U.S. Attorney’s Office July 01, 2010
  • Eastern District of California (916) 554-2700

FRESNO, CA—United States Attorney Benjamin B. Wagner announced today that Christopher Stovall, 37, of Bakersfield, pleaded guilty today before United States District Judge Oliver W. Wanger, in Fresno, to four counts of mail fraud in connection with a mortgage fraud scheme involving Crisp & Cole Real Estate. Four other persons, including Megan Balod, Leslie Sluga, Kevin Sluga, and Jerald Teixeira, have previously pleaded guilty in related cases.

In pleading guilty Stovall admitted from July 2005, to August 2006, he and certain individuals at Crisp & Cole and Tower Lending, and other individuals, executed a scheme to defraud mortgage lenders, including Long Beach Mortgage Co., Kirkwood Financial Corp., Wells Fargo Home Mortgage, SunTrust Mortgage Inc., and Fremont Investment & Loan, by submitting materially false and fraudulent statements in mortgage loan applications and related documents to obtain loans for straw buyers and others purchasing real property. At that time, Stovall was employed as a loan officer with Tower Lending, a mortgage brokerage affiliated with Crisp & Cole.

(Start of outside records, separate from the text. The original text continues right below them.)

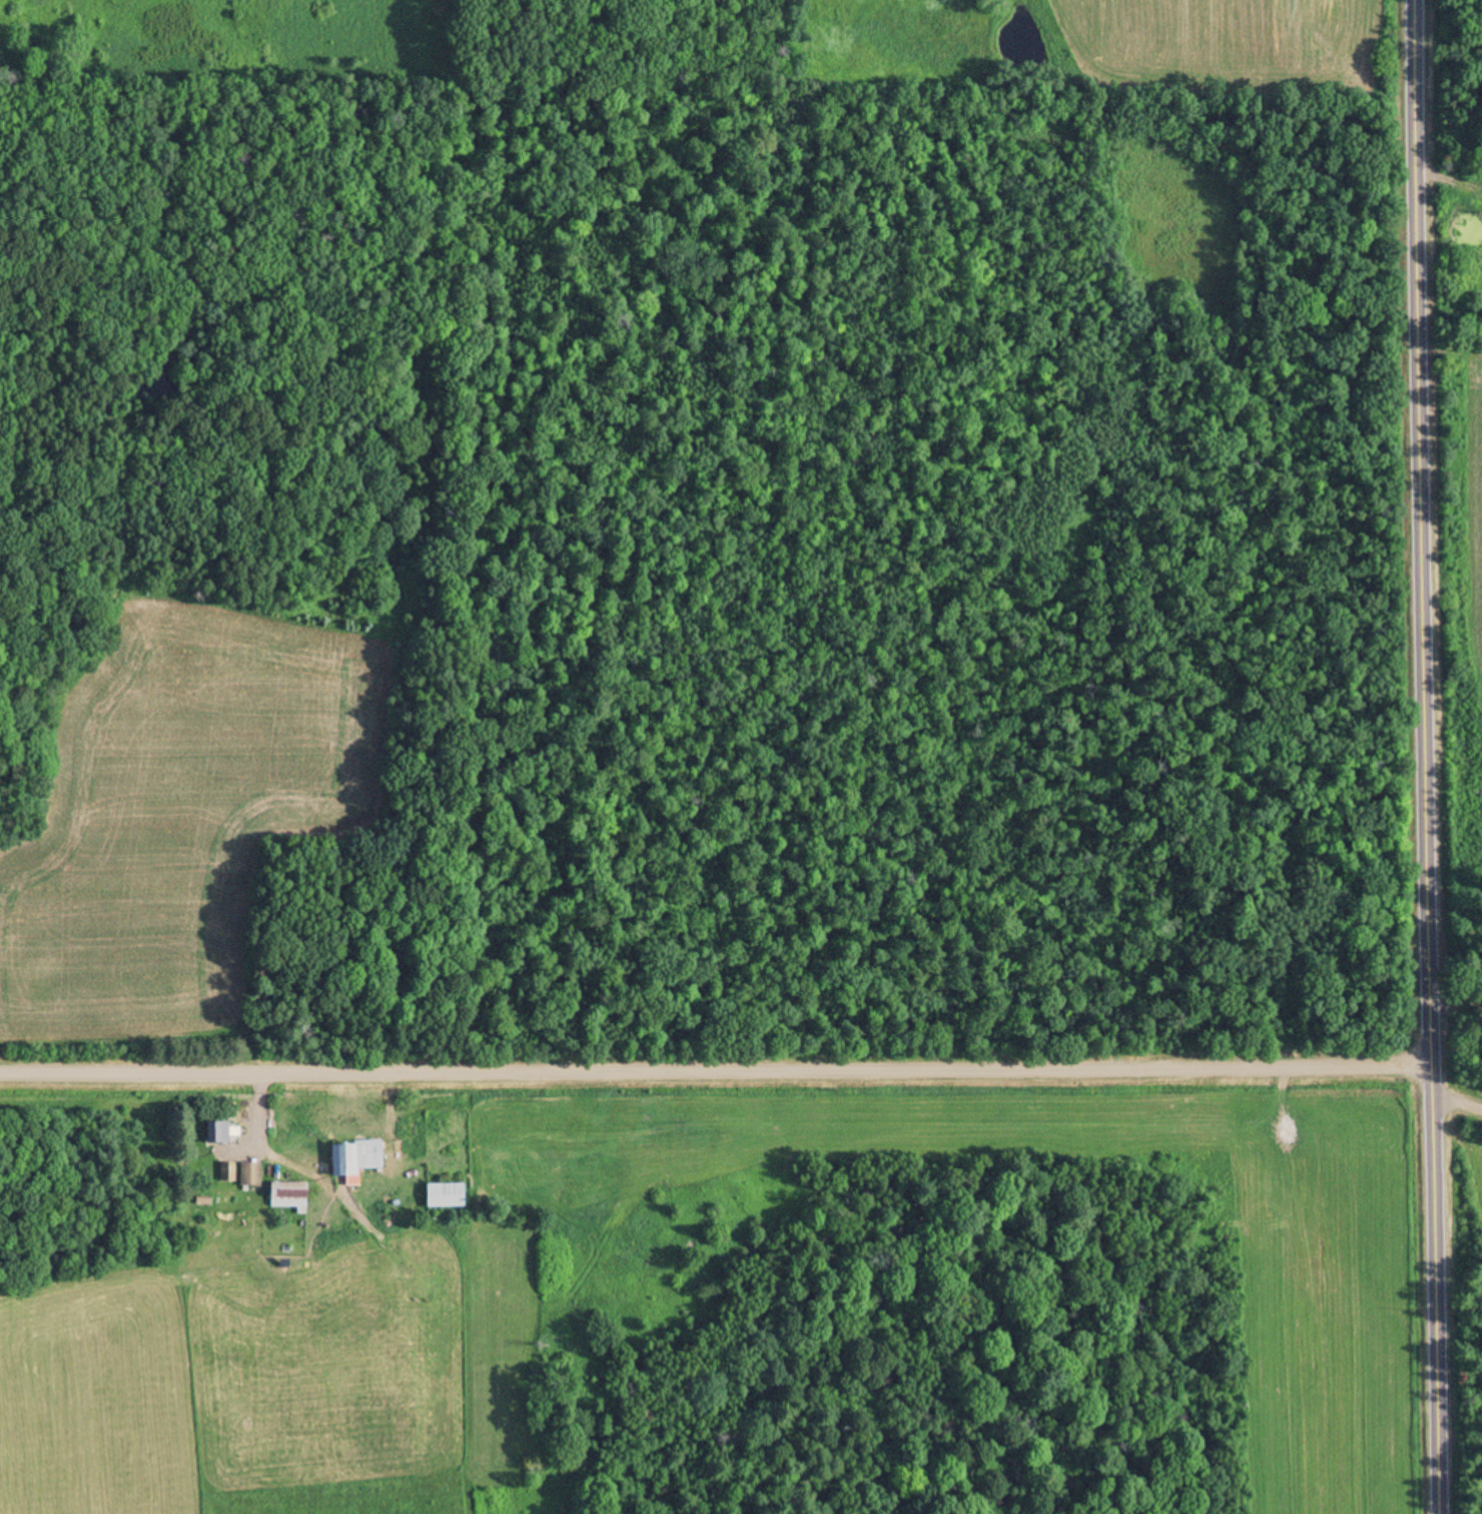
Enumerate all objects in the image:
road: (1449, 183)
road: (1424, 757)
road: (714, 1074)
building: (215, 1133)
building: (353, 1159)
building: (226, 1173)
building: (249, 1175)
building: (287, 1197)
building: (443, 1197)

According to the plea agreement, Stovall admitted that he knowingly caused materially false and fraudulent statements to be made in loan applications and related transaction documents, including false and fraudulent statements by the borrowers and by Crisp & Cole and Tower Lending employees. He also admitted that he obtained and processed loans to finance the purchases of real properties by straw buyers for the benefit of Crisp & Cole. The false and fraudulent statements in the loan applications frequently included material misstatements and omissions concerning the borrowers’ income, assets, and employment, and false statements concerning the borrowers’ intent to reside in the properties as owner-occupiers. Based on his experience in the industry, Stovall admitted that he knew and expected that the lenders would rely on such misstatements and omissions in approving the funding of the mortgage loans. Many of the properties purchased with the loan proceeds were subsequently foreclosed upon after loan payments were not made when due. Stovall admitted that he caused lenders to be defrauded of approximately $2,479,290.

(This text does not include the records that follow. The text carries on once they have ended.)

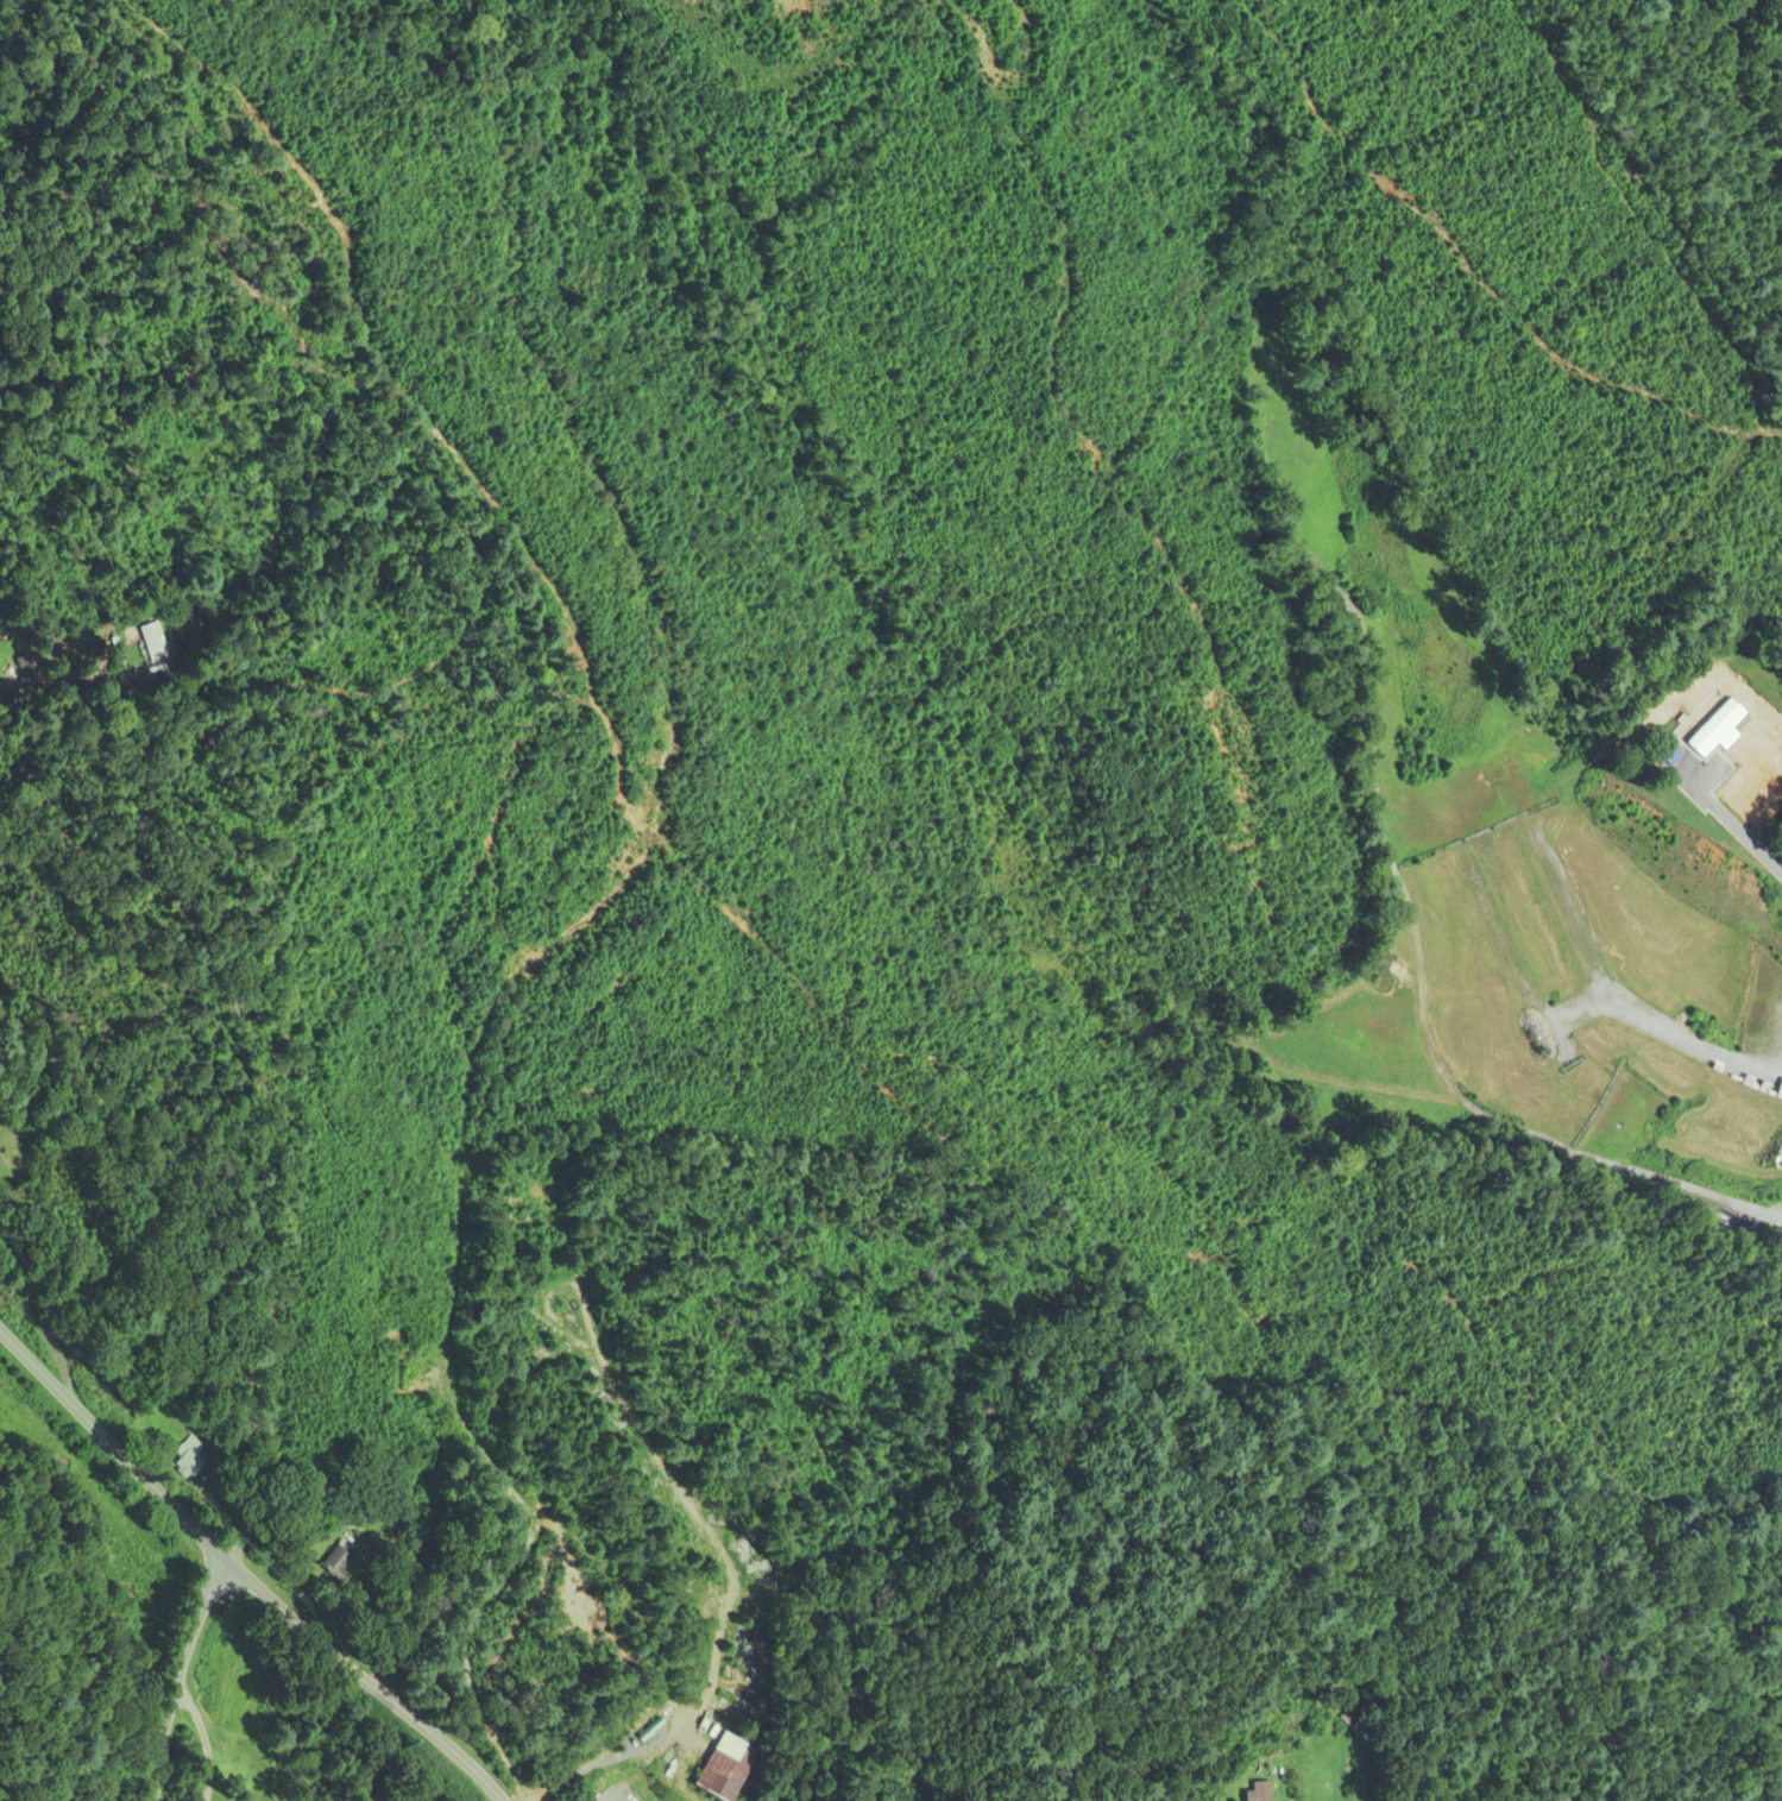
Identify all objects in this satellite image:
road: (305, 197)
building: (154, 643)
road: (74, 671)
building: (1706, 721)
road: (1741, 831)
building: (14, 1164)
road: (44, 1318)
building: (198, 1462)
building: (344, 1564)
road: (243, 1575)
road: (738, 1593)
building: (741, 1665)
road: (184, 1678)
building: (735, 1767)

This case is the product of an extensive investigation by the FBI’s Bakersfield Resident Agency, Sacramento Division. To further the prosecution of mortgage fraud cases arising out of the southern half of the Central Valley, in 2009 the U.S. Attorney’s Office and the FBI created the San Joaquin Valley Mortgage Fraud Task Force in Fresno, composed of both federal and local law enforcement agents and prosecutors. Assistant U.S. Attorneys Kirk E. Sherriff and Stanley A. Boone are prosecuting the case.

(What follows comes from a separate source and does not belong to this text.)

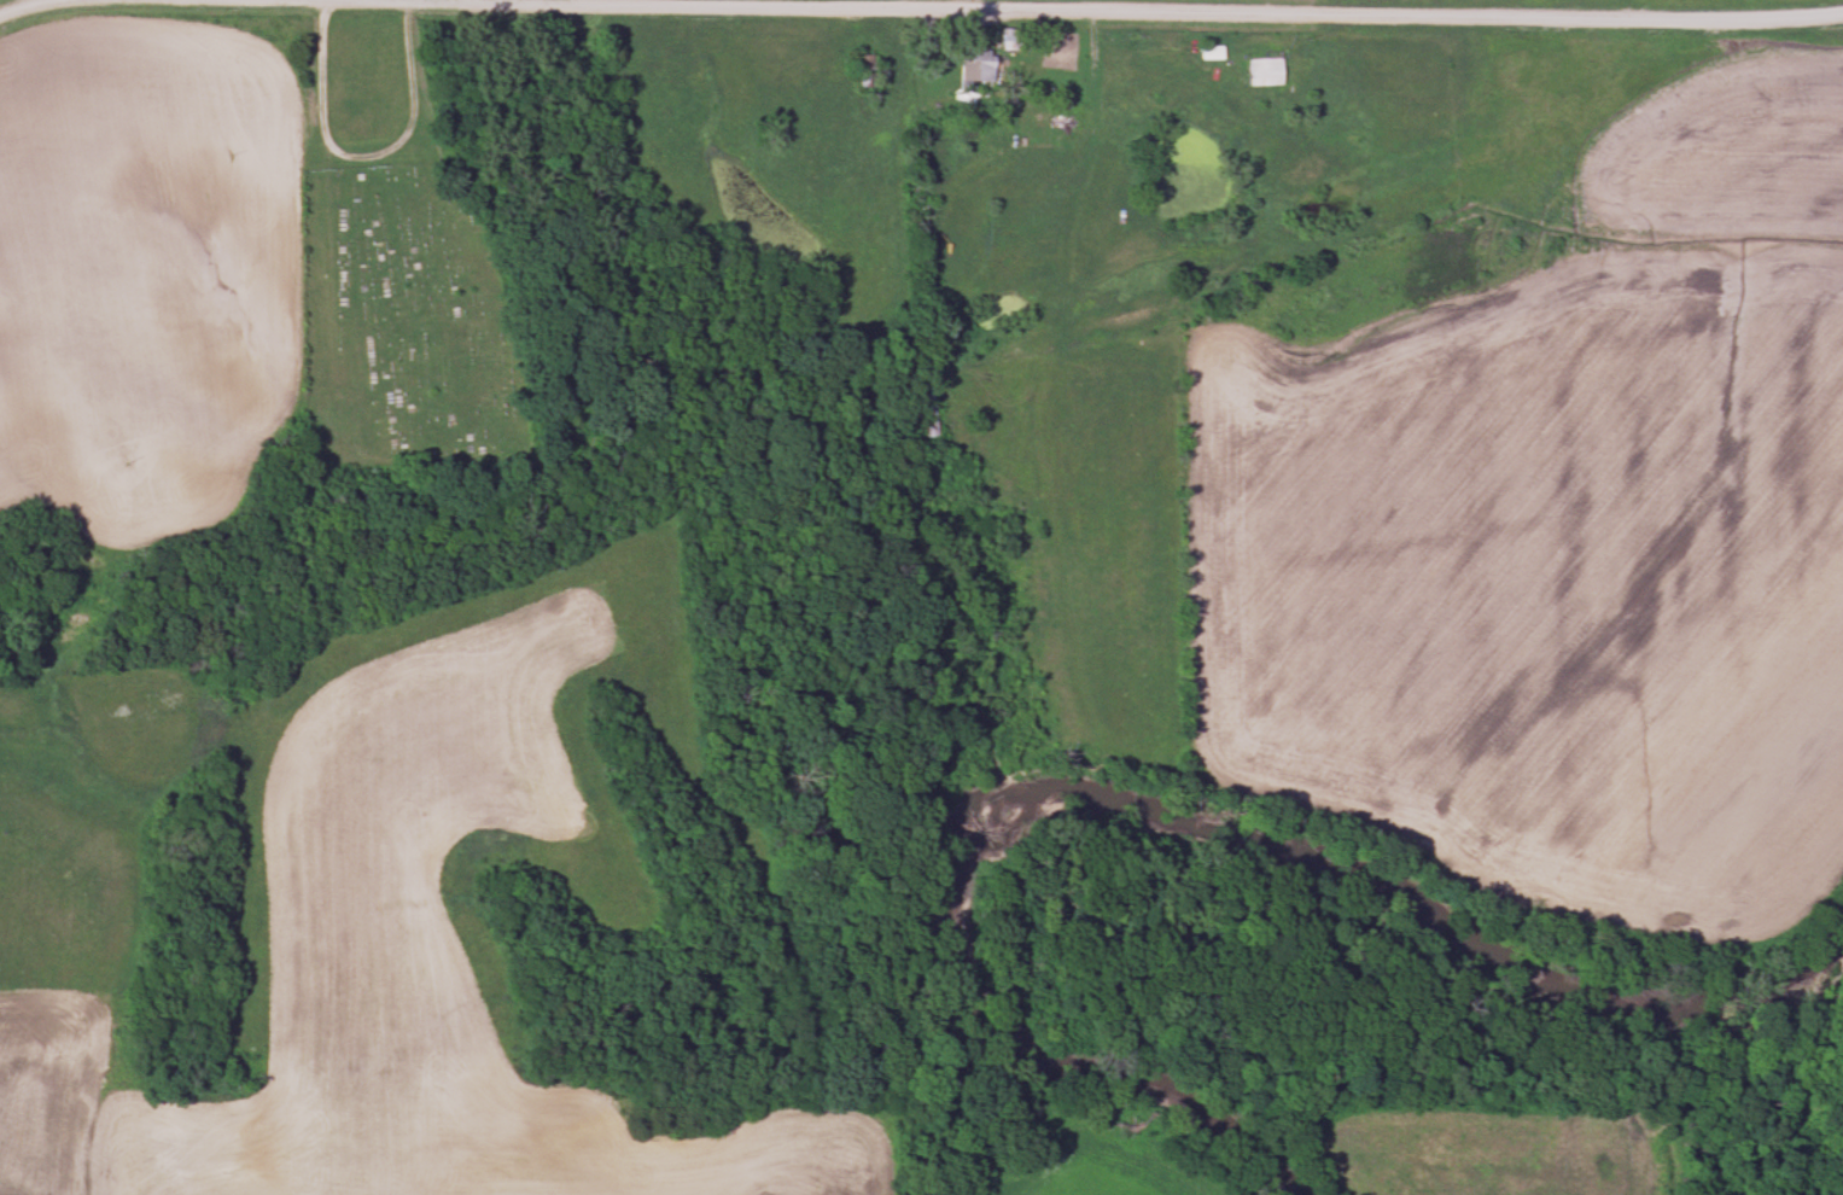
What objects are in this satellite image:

This law enforcement action is part of the work being done by President Barack Obama’s Financial Fraud Enforcement Task Force. President Obama established the interagency Financial Fraud Enforcement Task Force to wage an aggressive, coordinated and proactive effort to investigate and prosecute financial crimes. The task force includes representatives from a broad range of federal agencies, regulatory authorities, inspectors general, and state and local law enforcement who, working together, bring to bear a powerful array of criminal and civil enforcement resources. The task force is working to improve efforts across the federal executive branch, and with state and local partners, to investigate and prosecute significant financial crimes, ensure just and effective punishment for those who perpetrate financial crimes, combat discrimination in the lending and financial markets, and recover proceeds for victims of financial crimes. One component of the FFETF is the national Mortgage Fraud Working Group, co-chaired by U.S. Attorney Wagner.

Stovall is scheduled to be sentenced by Judge Oliver W. Wanger on December 6, 2010, at 1:30 p.m. The maximum statutory penalty on each mail fraud charge is 30 years in prison and a criminal fine of $1 million. The actual sentence, however, will be determined at the discretion of the court after consideration of any applicable statutory sentencing factors and the Federal Sentencing Guidelines, which take into account a number of variables.